Git Folder Identities

linux
programming
Published

July 21, 2020

Sometimes you want a different git configuration in different contexts. For example you might want different author information, or to exclude files for only some kinds of projects, or to have a specific template for certain kinds of projects.

The easiest way to do this consistently is with a includeIf statement. For example to have custom options for any git repository under a folder called apache add this to the bottom of your ~/.gitconfig.

[includeIf "gitdir:apache/]
    path = .gitconfig_apache

Then put any custom configuration options in ~/.gitconfig_apache. Then if you have a git folder in ~/src/apache/code/my-repo then any configuration in ~/.gitconfig_apache will be applied, but it won’t by if you’re in ~/src/random/my-repo (since apache/ is not in the path to the repository root).

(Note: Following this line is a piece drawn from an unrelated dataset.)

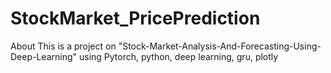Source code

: # StockMarket_PricePrediction
About This is a project on "Stock-Market-Analysis-And-Forecasting-Using-Deep-Learning" using Pytorch, python, deep learning, gru, plotly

If you just want the configuration to apply to a few specific repositories you can add local configuration in each repository in .git/config. Between these two methods you should be able to get the context dependent configuration you want.

The details of git configuration

Configuration is obtained by reading through various config files in order from top to bottom, where later assignments overwrite previous; so for example a variable in a local configuration will overwrite a variable in a global configuation.

system configuration:    $(prefix)/etc/gitconfig
global configuration:    ~/.gitconfig
local configuration:     (repo)/.git/config
Environment variables
Command line

I’m skipping over some details including worktree configuration, but this captures most of it. One other handy thing to know is the local configuration can also be specified to be a different file with the GIT_CONFIG environment variable or the -f/--file command line argument.

This gives you plenty of ways to set your configuration; especially when you combine this with includeIf (and the unconditional include) which inserts the referenced configuration file at that point based on the location of the gitdir or the name of a branch with onbranch.

You could actually implement the includeIf behaviour by setting environment variables based on your working directory, but that’s a bit flaky and won’t work if you use some tool outside the shell you configured it in. The includeIf method is pretty common and seems to work well.

The gitdir (and onbranch) in includeIf uses a gitignore style syntax so you could even do funky things like gitdir:~/src/**/apache/*/.git to get any repositories under ~/src one folder below an apache directory. I don’t know why you would, but you certainly could.

One final gotcha; gitdir only works if you’re in a git directory. So you can sort-of think of gitdir:apache/ as equivalent to gitdir:**/apache/**/.git, and the configuration won’t apply in ~/src/apache/ if that’s not a git directory. It rarely comes up, but can be confusing when debugging.